RPGPGM.com notes that 21 years ago today, RPG IV (also known as RPG ILE) was released.

The first version of RPG IV came as part of OS400 V3R1, which was released on November 25 1994. Even though the code was still constrained by columns, the new Definition specifications (D-specs) was introduced, and I could now use variable names that were up to ten characters long. It also made it possible to use Date, Time, and Timestamp data types along with operations codes to be able to easily perform math with them. And I no longer had to use indicators for reads, chains, etc.

This makes me feel a bit old as I remember when RPG ILE was the next big thing. And, without much fanfare, it has continued to evolve — in many ways more rapidly than other, more popular languages. This is both RPG’s greatest strength and its greatest weakness.

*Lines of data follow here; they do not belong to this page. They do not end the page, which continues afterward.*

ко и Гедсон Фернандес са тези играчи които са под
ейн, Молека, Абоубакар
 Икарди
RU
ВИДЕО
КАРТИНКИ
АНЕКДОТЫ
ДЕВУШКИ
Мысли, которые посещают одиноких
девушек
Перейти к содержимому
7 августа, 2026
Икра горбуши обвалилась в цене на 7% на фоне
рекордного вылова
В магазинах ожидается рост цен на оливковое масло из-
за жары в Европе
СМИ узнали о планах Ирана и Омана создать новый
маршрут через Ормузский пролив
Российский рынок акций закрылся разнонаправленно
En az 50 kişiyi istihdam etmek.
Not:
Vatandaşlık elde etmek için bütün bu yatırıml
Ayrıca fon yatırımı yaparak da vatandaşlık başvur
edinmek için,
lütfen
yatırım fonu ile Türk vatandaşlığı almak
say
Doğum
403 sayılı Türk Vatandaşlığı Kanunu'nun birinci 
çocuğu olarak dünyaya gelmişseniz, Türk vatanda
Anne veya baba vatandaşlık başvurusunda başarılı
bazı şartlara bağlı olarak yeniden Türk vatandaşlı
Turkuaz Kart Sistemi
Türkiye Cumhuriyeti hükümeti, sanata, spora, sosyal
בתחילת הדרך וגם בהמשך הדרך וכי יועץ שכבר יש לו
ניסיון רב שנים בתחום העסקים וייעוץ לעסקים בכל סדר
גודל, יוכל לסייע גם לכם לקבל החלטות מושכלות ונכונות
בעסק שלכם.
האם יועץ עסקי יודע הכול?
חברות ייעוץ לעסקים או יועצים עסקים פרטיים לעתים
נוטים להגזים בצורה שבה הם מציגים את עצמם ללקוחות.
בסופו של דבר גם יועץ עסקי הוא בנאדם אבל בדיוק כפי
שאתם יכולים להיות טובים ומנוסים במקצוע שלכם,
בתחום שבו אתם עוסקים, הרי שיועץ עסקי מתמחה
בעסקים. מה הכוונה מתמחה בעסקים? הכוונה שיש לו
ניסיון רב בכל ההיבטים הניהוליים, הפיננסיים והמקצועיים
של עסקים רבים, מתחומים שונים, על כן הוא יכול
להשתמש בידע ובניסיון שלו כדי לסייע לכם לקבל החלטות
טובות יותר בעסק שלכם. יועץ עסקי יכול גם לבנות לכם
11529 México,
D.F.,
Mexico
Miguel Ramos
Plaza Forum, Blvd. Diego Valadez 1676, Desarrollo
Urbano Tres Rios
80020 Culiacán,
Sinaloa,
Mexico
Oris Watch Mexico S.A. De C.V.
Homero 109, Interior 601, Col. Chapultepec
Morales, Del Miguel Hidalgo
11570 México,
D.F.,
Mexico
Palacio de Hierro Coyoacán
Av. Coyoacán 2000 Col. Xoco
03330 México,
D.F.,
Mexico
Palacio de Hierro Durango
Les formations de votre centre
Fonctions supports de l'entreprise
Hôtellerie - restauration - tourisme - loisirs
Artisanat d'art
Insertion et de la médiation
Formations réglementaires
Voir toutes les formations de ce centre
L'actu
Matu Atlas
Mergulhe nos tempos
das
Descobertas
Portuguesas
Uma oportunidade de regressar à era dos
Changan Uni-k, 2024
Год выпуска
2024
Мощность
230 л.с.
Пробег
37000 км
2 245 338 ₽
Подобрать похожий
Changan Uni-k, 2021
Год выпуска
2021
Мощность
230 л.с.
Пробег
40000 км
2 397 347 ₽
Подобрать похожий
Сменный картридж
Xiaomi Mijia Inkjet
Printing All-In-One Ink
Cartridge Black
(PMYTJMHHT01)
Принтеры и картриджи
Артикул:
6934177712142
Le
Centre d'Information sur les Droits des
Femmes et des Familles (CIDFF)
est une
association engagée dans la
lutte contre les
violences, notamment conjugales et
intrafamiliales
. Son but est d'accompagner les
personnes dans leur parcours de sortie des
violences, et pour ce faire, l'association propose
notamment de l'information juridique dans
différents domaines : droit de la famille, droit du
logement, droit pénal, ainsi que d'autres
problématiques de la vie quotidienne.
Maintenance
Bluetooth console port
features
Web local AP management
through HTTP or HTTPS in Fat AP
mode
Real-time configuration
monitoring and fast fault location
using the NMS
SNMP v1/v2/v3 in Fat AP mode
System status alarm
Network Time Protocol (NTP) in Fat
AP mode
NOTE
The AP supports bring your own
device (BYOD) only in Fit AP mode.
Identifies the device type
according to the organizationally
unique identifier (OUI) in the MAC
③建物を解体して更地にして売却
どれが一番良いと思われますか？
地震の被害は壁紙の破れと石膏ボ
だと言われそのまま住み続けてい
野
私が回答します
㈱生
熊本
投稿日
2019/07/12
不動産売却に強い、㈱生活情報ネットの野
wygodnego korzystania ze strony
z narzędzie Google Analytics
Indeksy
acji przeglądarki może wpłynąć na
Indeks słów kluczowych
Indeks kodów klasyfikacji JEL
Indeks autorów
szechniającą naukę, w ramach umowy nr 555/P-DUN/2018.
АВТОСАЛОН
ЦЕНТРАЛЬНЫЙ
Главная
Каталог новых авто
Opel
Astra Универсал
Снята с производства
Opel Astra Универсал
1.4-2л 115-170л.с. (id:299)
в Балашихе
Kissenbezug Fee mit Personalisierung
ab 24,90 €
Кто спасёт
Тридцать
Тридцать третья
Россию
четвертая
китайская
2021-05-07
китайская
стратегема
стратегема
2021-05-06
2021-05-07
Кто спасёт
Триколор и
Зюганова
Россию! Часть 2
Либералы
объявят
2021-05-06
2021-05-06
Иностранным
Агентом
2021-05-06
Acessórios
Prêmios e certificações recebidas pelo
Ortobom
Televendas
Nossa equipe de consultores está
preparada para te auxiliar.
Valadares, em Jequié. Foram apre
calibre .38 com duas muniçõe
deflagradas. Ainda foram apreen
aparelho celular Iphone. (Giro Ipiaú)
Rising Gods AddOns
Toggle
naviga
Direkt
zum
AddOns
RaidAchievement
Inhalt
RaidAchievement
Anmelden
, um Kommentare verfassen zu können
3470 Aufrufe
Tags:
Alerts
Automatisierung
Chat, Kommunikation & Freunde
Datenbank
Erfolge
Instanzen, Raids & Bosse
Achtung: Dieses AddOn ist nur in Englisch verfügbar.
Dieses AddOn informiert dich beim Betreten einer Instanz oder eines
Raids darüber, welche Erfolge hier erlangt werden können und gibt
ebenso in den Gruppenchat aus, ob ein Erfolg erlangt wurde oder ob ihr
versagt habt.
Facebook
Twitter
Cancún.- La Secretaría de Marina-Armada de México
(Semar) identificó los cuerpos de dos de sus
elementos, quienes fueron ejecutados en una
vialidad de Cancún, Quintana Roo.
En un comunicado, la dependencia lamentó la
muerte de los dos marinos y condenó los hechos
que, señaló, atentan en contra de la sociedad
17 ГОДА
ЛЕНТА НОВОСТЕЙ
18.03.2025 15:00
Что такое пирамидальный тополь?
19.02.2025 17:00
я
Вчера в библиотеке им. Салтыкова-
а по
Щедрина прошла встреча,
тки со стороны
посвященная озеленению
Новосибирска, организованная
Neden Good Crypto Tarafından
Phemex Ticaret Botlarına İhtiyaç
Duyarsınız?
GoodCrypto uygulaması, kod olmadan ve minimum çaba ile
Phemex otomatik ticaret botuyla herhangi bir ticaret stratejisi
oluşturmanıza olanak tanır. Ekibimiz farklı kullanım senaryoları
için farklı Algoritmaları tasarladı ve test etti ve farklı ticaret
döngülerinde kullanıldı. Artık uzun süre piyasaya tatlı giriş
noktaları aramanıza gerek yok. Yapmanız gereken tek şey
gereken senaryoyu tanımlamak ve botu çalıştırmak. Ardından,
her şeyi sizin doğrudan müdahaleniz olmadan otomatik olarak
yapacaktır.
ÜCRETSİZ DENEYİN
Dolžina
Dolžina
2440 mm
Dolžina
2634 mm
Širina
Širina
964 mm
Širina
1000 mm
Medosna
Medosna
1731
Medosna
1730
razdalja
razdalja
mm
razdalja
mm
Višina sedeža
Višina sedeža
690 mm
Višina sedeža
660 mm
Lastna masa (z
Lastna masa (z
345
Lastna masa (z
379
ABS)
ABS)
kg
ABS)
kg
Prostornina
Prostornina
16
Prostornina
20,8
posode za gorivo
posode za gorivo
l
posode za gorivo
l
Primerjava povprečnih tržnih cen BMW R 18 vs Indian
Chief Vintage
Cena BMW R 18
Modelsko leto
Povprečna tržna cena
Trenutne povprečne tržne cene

IBM have, over the years, put a great deal of effort into ensuring that, for all the new features, backward compatibility has never been broken. This means that if you are running an i on Power, you can upgrade as and when you are ready without having to worry about all of your applications breaking. There are not many reasons for not staying on a supported release, and fewer valid valid ones.

The downside of this is that there is nothing to force developers to take advantage of any of these new features. You could, if you wanted to, write programs in exactly the way you did 30 years ago. They would still compile, still run and still work as expected. And people do.

RPG today is in the somewhat unfortunate position of being a very modern language that is often perceived as being old fashioned. This is because it lets programmers get into a rut and never learn anything new.

I doubt that there is any way of squaring this particular circle. Backward compatibility is important and business critical applications shouldn’t be put at risk. But remember this: If someone claims that RPG is old, obsolete, or worse, the issue to which they are referring is not a technical one.